Meanwhile, for nostalgia buffs more interested in the recent past than the 19th century, the Lumley Cazalet Gallery in Davies Street is showing tiny but exquisite watercolours (accessibly priced between pounds 500 and pounds 1,800) of an Irish landscape that is rapidly disappearing under the pressure of new economic realities. The artist, Robert Bates, explains how they came into being:
'I live on the Maharees - a tiny peninsula three miles long by half a mile wide that juts out into the Atlantic Ocean in the far south west of Ireland. The people who live here make their living mainly by farming and fishing, both dying occupations, to which the relentless depopulation of the area testifies. Increasingly, tourism is seen as the answer to these chronic problems, bringing in its wake inevitable changes.
'Imperceptible at first, in a land where time moves slowly, the old ways and places are beginning to disappear. Farms become empty, fishing boats lie idle, ponies and traps, once common, are now a rare sight. Everywhere, holiday homes are springing up, camper vans fill the roads in summer. This is my record of a place before that process of change renders the past invisible, as it has done in much of England. It is still, fortunately, a landscape where man's hand has only lightly touched.'
Revival meeting: Pugin and the mid-19th century Gothic revival he inspired are back in vogue. The brass chandelier (top), one of a pair in the Pugin style, is expected to fetch between pounds 3,500 and pounds 4,500. The brass bed (above), valued at pounds 10,000-pounds 15,000, comes from Scarisbrick Hall in Lancashire, where Pugin made extensive alterations between 1836 and 1845. The bed, embossed with the monogram of Anne Scarisbrick, was made around 1865 and probably designed by Pugin's son.
Typical of the Gothic revival is this Pugin design (above) for a stained glass window for the south aisle of the church at Crewkerne in Somerset.

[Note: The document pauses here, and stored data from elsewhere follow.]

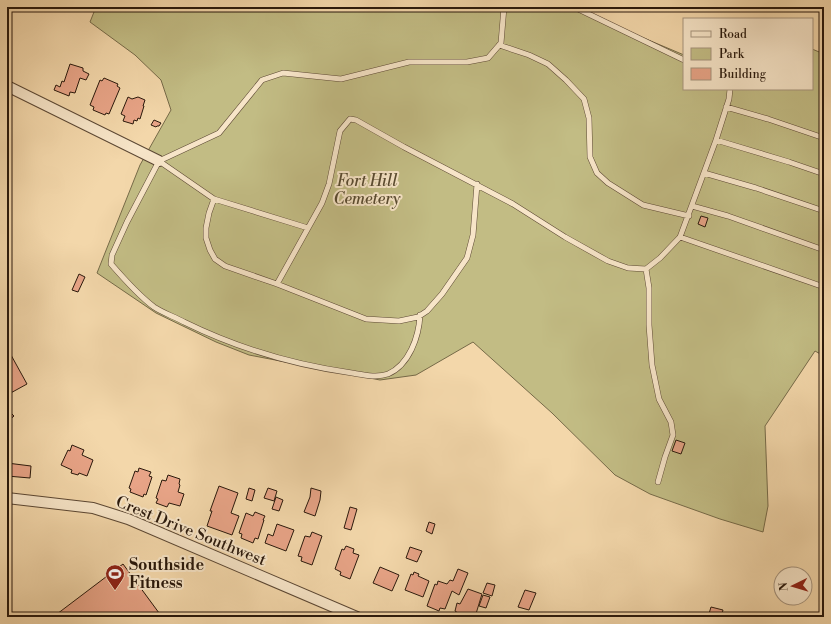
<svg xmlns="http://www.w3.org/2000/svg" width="831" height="624" viewBox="0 0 831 624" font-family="'Libre Bodoni',serif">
  <rect width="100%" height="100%" fill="#f3d7aa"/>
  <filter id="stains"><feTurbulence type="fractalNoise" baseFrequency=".005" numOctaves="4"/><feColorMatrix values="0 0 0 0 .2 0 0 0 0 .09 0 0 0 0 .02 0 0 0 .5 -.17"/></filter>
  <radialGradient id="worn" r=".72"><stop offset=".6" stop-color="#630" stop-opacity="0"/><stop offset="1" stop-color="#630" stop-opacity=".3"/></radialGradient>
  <path fill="#c2bc84" stroke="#766a48" d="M96,7H570L684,55V89H812V49L824,54V356L815,351L765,426L768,506L763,532L720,519L650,494L615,475L552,413L473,342L416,375L380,380L249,355L216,342L156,313L97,273L140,165L171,110L161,80L135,55L90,22Z"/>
  <path fill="#e8a487" stroke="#2a190c" d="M70,64L83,68V71L89,74L86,80L80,78L75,93L70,92L69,96L54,90L56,85L60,87L62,81L64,82Z
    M104,78L118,84L117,86L120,88L109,114L106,113L105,115L93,110L94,107L90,105L100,80L102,81Z
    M128,97L132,99L138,97L145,100L143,106H144L140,119L138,118L137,121L134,120L133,124L123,121L125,116L121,114Z
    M154,120L161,123L159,126H157L156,127L151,125Z
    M701,216L708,218L705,227L698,224Z
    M79,274L85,277L78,292L72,290Z
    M11,355L27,384L7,395V357Z
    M7,409L14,416L7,422Z
    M676,440L685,443L681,454L672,451Z
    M72,445L84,450L82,455L93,460L87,476L79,473L78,475L71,473L72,470L61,465L68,450L70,451Z
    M7,463L31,466L30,478L7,476Z
    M139,468L151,472L149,476L152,477L146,495L144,494L143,497L130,492L131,489L129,488L135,471L138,472Z
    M168,475L180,479L179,484L180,485L178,492L184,494L180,506L169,503L167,507L156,503L158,499L156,498L162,480L166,481Z
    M219,486L238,493L231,513L239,516L232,535L207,526L212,511H210Z
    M249,488L255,490L252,501L246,499Z
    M268,488L277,491L274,501L264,498Z
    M311,488L321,491L320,500L315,516L304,512L310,497Z
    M276,497L283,500L279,511L272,509Z
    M350,507L357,509L351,530L344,528Z
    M255,512L265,516L263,520H264L258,539L255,538L253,543L241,538L242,534L239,533L246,513L253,516Z
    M429,522L435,524L432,534L426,531Z
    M277,524L294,530L286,551L265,543L268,534L273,536Z
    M312,532L322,536L312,565L301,561L302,557L298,556L305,536L310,537Z
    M346,546L354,549L353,553L359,555L350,579L340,575L341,572L335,569L342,549L344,550Z
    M410,547L422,551L417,562L406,558Z
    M123,564L162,617H53Z
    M380,567L399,575L392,591L373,583Z
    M458,569L468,573L459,595L452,591L445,609L440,608L439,611L427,606L435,584L437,585L438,581L447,584L450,580L453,581Z
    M414,572L419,574L418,576L429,581L423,597L405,590L411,574L413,575Z
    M487,583L495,585L492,596L483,593Z
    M468,589L482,594L475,617L457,616L458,613L455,611L457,603L460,604Z
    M525,590L536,593L529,610L518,607Z
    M483,595L490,597L486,608L479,606Z
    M711,607L723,610L721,617H708Z
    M500,612L501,613L512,617H493L494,615L498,617Z"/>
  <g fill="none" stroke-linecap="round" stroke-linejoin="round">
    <g stroke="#5c4834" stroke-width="6">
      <path id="lane" d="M574,7L684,60
        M499,45L529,55L548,64L566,80L584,99L589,118L590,157L597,173L608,183L643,205L689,216
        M726,107L768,119L824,138
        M716,140L789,162L824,174
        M159,161L214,199L308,228
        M704,173L756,188L824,211
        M214,199L209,213L206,228V238L210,250L215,259L225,266L277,284L366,319L399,321L418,317L427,311L442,294L467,258L473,235L477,184
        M692,206L728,216L824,250
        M680,237L824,287
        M646,269L649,288V325L652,365L659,399L671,422L673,435L665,457L658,482
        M277,284L322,203L329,184L340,131L350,119L356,120L404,147L513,204L565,237L608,261L628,268L646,269L660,258L680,237L716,140L729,99L730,89
        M420,315C419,337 409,365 388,374C377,378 364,375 352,373C294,365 237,348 184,322C175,317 163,313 154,307C138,295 124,279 111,264L112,255L127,222L159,161L219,133L262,80L283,73L341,79L409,62H467L488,58L501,43L504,7"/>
    </g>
    <g stroke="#5c4834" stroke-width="12">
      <path id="street" d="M7,86L159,161
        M7,498L93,508L128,519L357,617"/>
    </g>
    <use href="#lane" stroke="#f7e5c8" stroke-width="5"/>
    <use href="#street" stroke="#f7e5c8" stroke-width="10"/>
  </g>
  <defs>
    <g id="stadium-pin" transform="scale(1)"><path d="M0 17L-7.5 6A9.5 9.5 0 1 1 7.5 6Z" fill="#8f2418" stroke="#f7e5c8"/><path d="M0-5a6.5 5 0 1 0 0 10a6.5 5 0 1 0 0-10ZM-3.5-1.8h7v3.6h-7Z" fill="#fff"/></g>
  </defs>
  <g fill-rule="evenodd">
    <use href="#stadium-pin" x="115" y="574"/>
  </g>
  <g text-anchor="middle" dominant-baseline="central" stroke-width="4" stroke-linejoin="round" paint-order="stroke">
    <g font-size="16" font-style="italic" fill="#584a30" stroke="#f7e5c8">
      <text x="367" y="181">Fort Hill<tspan x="367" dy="18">Cemetery</tspan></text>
    </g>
    <g font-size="16" fill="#2a190c" stroke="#f7e5c8">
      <text transform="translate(191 531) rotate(22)">Crest Drive Southwest</text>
    </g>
    <g font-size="16" font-weight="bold" fill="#2a190c" stroke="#f7e5c8" text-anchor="start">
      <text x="129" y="565">Southside<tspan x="129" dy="18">Fitness</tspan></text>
    </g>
  </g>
  <rect width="831" height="624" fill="none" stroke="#f3d7aa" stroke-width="24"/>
  <rect x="8" y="8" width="815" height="608" fill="none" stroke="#2a190c" stroke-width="2"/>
  <rect x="12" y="12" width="807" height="600" fill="none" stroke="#2a190c"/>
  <rect x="683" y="18" width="130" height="72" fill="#f7e5c8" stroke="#a5937d"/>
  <rect x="691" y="31" width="20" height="6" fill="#f7e5c8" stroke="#a5937d"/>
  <text x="719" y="38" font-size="12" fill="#2a190c">Road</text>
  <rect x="691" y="48" width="20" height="12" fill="#c2bc84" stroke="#a5937d"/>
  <text x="719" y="58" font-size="12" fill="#2a190c">Park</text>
  <rect x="691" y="68" width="20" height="12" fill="#e8a487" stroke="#a5937d"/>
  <text x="719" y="78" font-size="12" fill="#2a190c">Building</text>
  <g transform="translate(793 586) rotate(265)"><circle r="19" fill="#f7e5c8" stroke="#a5937d"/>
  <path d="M0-3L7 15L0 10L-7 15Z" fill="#8f2418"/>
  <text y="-6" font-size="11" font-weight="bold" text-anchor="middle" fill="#2a190c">N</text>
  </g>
  <rect width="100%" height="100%" filter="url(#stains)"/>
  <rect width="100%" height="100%" fill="url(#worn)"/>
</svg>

Executed in watercolour and ink, the sketch is one of a batch of 10 designs for stained glass widows which Bonham's are selling; they are estimated to fetch between pounds 250 and pounds 300. The bread plate (left), with its pious 'waste not want not' inscription, was designed by Pugin and manufactured by Minton around 1849. Blairman is offering it for sale along with a Pugin piano.